Tal vez fuese en las clases donde mejor se notaba. David Viñas hablaba para los alumnos, les hablaba a los alumnos.
Pero también, al mismo tiempo, hablaba con otros, o hablaba contra otros, para ser más exacto. A esa dimensión más evidente y tangencial, la de los interlocutores concretos que estábamos ahí presentes, se agregaba muy a menudo otra, fantasmal, conjetural, pero no menos intensa (y llegado el caso, más intensa), que era la de los interlocutores imaginados a los que Viñas se dirigía. Y que podían ser, por ejemplo, Pino Solanas (corría el año 1986, y El exilio de Gardel se estaba dando en los cines) o Tomás Eloy Martínez (promediaban los noventa y acababa de aparecer Santa Evita); pero también Domingo Faustino Sarmiento (por las posiciones asumidas en Conflicto y armonías de las razas en América en 1883) o bien Miguel Cané (por ser el inspirador de la Ley de Residencia en 1902).

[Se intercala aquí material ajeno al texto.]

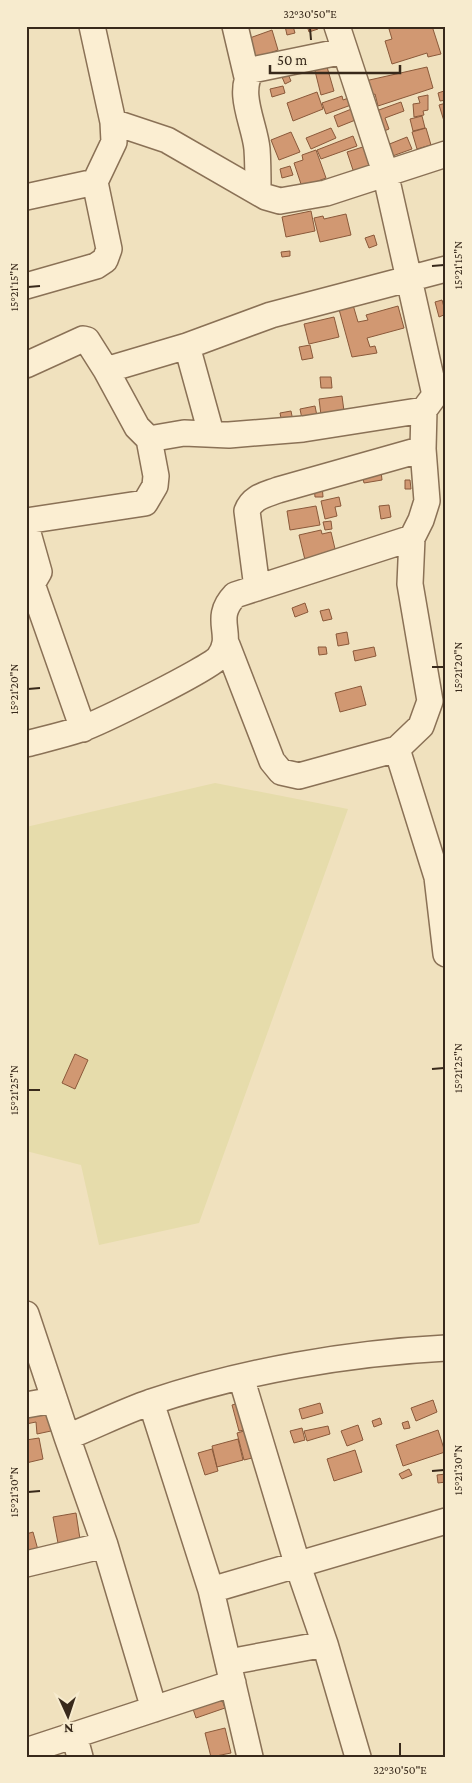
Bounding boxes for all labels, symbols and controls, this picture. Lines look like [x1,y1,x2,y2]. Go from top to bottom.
text: 32°30'50"E [283,7,337,21]
scale bar [270,42,400,74]
text: 50 m [277,52,307,68]
text: 15°21'15"N [451,241,465,289]
text: 15°21'15"N [7,263,21,311]
text: 15°21'20"N [451,641,465,692]
text: 15°21'20"N [7,663,21,714]
text: 15°21'25"N [451,1043,465,1093]
text: 15°21'25"N [7,1065,21,1115]
text: 15°21'30"N [451,1445,465,1495]
text: 15°21'30"N [7,1467,21,1517]
north arrow [42,1690,92,1740]
text: N [63,1721,74,1737]
text: 32°30'50"E [373,1763,427,1777]

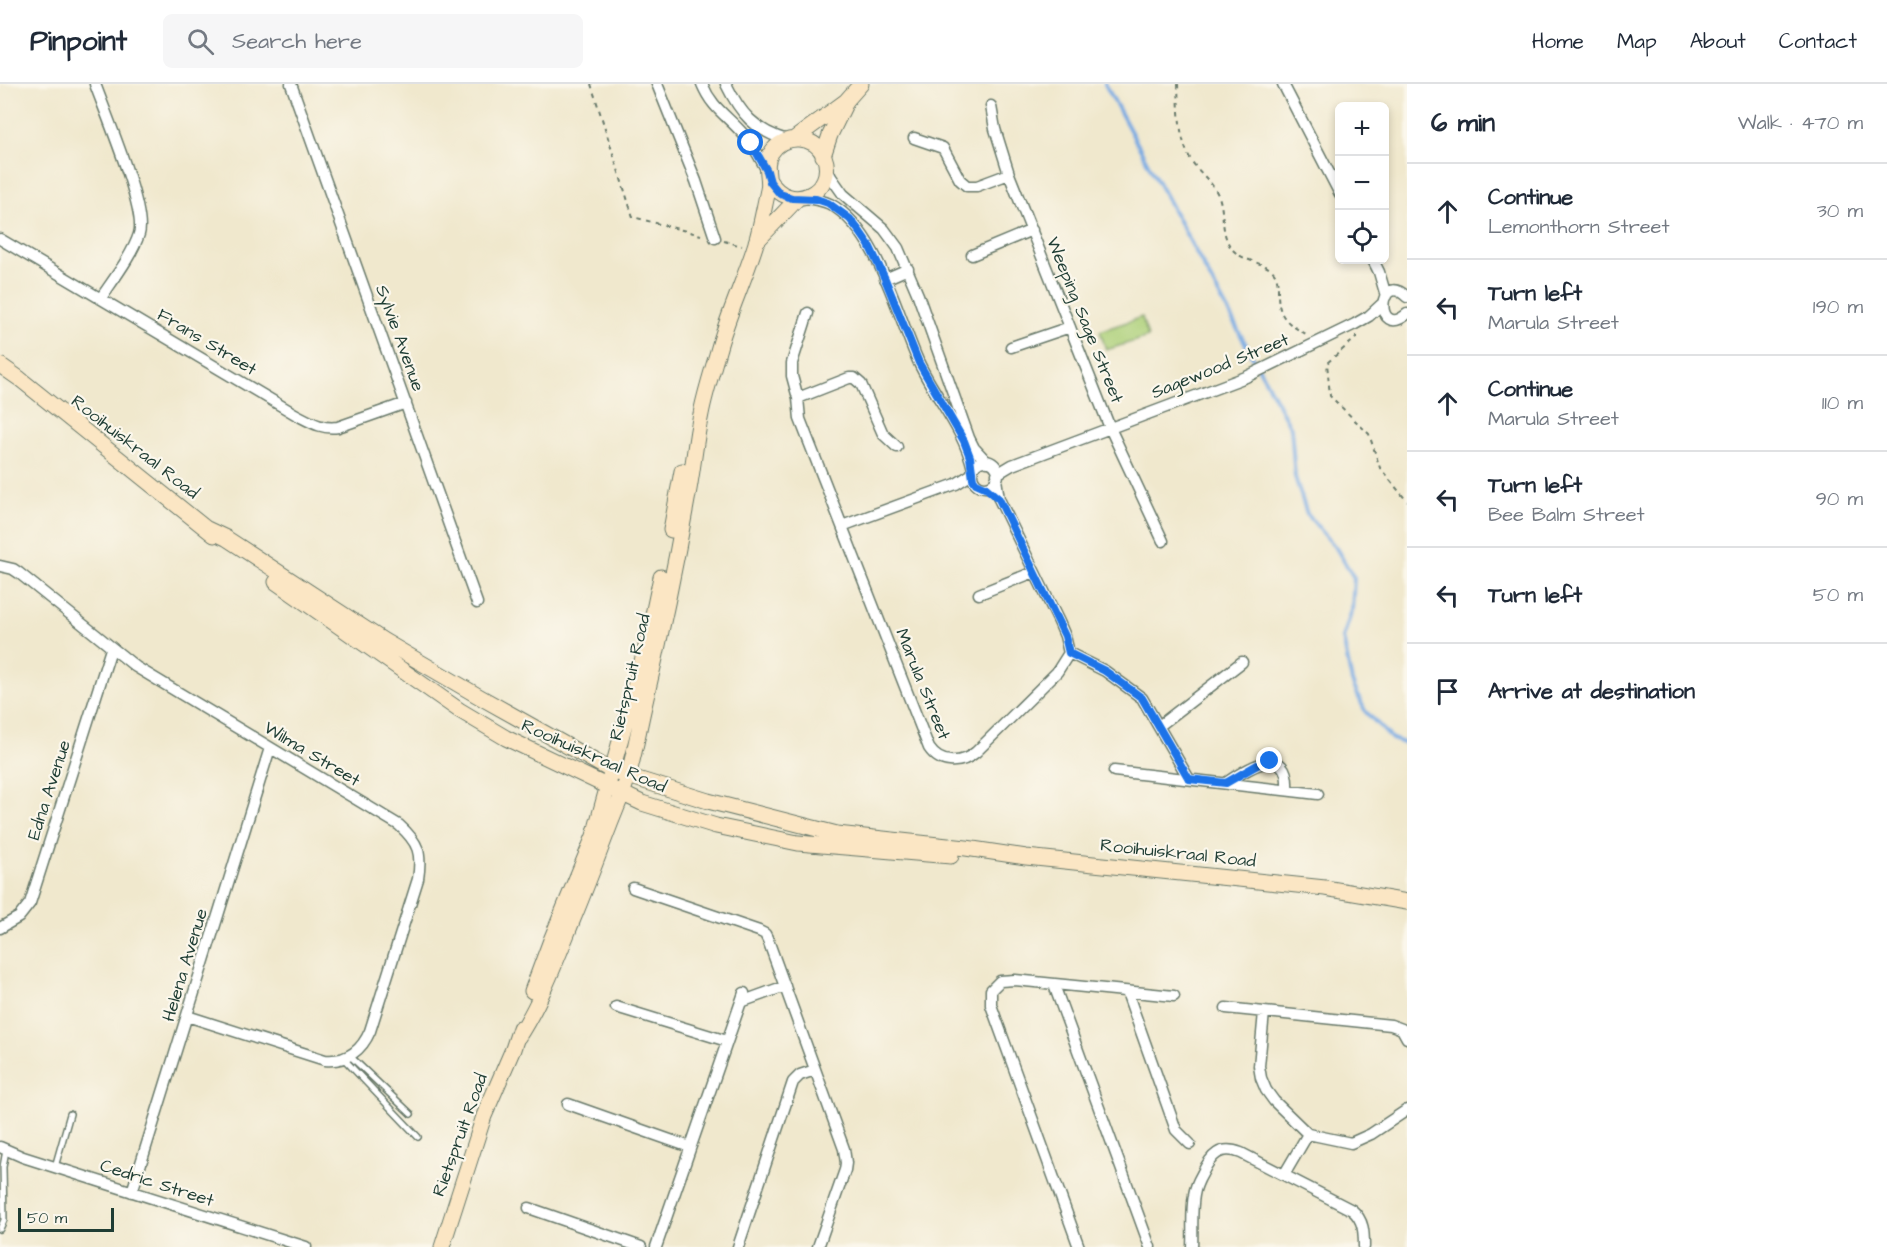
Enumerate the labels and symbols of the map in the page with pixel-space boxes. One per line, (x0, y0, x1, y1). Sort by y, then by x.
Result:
route start (737, 129, 763, 155)
street label: Weeping Sage Street (1039, 233, 1130, 408)
street label: Sylvie Avenue (368, 281, 431, 395)
street label: Frans Street (152, 302, 262, 382)
street label: Sagewood Street (1147, 327, 1294, 406)
street label: Rooihuiskraal Road (66, 389, 204, 505)
street label: Rietspruit Road (603, 611, 657, 743)
street label: Marula Street (889, 625, 957, 744)
street label: Rooihuiskraal Road (518, 713, 670, 799)
street label: Wilma Street (259, 715, 366, 793)
street label: Edna Avenue (21, 737, 77, 843)
route end (1256, 747, 1282, 773)
street label: Rooihuiskraal Road (1099, 832, 1257, 874)
street label: Helena Avenue (156, 905, 214, 1025)
street label: Rietspruit Road (426, 1070, 494, 1200)
street label: Cedric Street (97, 1153, 218, 1213)
scale bar (18, 1205, 114, 1232)

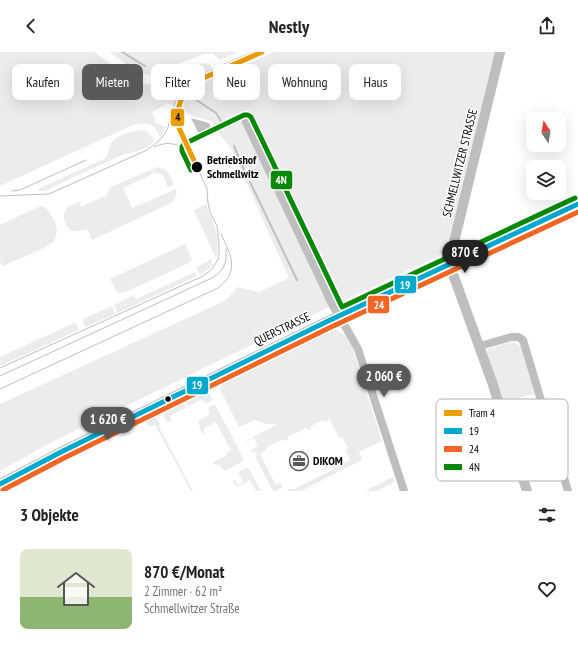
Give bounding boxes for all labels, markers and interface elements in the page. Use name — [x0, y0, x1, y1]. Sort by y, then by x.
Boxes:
icon: back — [20, 15, 42, 37]
text: Nestly — [269, 15, 309, 38]
icon: share — [536, 15, 558, 37]
chip: Kaufen — [12, 64, 74, 100]
chip: Mieten — [82, 64, 143, 100]
chip: Filter — [151, 64, 205, 100]
chip: Neu — [213, 64, 260, 100]
chip: Wohnung — [268, 64, 341, 100]
chip: Haus — [349, 64, 401, 100]
street label: SCHMELLWITZER STRASSE — [439, 107, 480, 218]
line badge: 4 — [170, 108, 185, 127]
text: 4 — [175, 110, 181, 124]
north arrow — [526, 112, 566, 152]
map controls — [526, 112, 566, 200]
place label: Betriebshof Schmellwitz — [207, 152, 259, 181]
marker: Betriebshof Schmellwitz — [190, 160, 204, 174]
button: layers — [526, 160, 566, 200]
line badge: 4N — [270, 170, 293, 190]
text: 4N — [275, 173, 287, 187]
pin: 870 € — [437, 240, 493, 274]
text: 870 € — [451, 244, 479, 261]
line badge: 19 — [394, 275, 417, 294]
text: 19 — [400, 278, 410, 292]
line badge: 24 — [367, 295, 390, 314]
text: 24 — [374, 298, 385, 312]
street label: QUERSTRASSE — [251, 308, 312, 349]
pin: 2 060 € — [347, 364, 421, 398]
text: 2 060 € — [366, 368, 402, 385]
line badge: 19 — [186, 376, 209, 395]
text: 19 — [192, 378, 202, 392]
unlabelled marker — [163, 394, 173, 404]
legend — [436, 399, 568, 481]
text: Tram 4 — [469, 406, 495, 420]
pin: 1 620 € — [71, 407, 145, 441]
text: 1 620 € — [90, 411, 126, 428]
text: 19 — [469, 424, 479, 438]
text: 24 — [469, 442, 479, 456]
office icon: DIKOM — [288, 450, 310, 472]
place label: DIKOM — [313, 453, 343, 468]
text: 4N — [469, 460, 480, 474]
text: 3 Objekte — [20, 504, 79, 526]
icon: filters — [536, 504, 558, 526]
text: 870 €/Monat — [144, 561, 224, 583]
icon: home — [52, 565, 100, 613]
icon: heart — [536, 578, 558, 600]
text: 2 Zimmer · 62 m² — [144, 583, 222, 600]
text: Schmellwitzer Straße — [144, 600, 240, 617]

Para Viñas la posibilidad de decir era inseparable de ese decir-contra, o de ese decir-en-contra-de, que podía perfectamente transportarse en el tiempo y montarse, como puesta en escena de una discusión visceral, en cruces de épocas y coyunturas. Por supuesto que había en eso mucho de pose y de gestualidad, como toca a cualquier puesta en escena, y mucho de efectos retóricos también; pero no en el sentido de algún eventual falseamiento, sino justamente al revés: bajo esa clase de determinación por la cual las poses y los gestos no son sino verdad, y los efectos retóricos no existen sino para producir verdad.
Pero sería reductivo resaltar en David Viñas al iracundo polemista sin más. Porque no se trataba, nunca se trató, de la beligerancia fácil de un mero compadreo crítico, sino de una premisa intelectual más radical y más potente: la que supone que las ideas deben surgir siempre en fricción con otras ideas.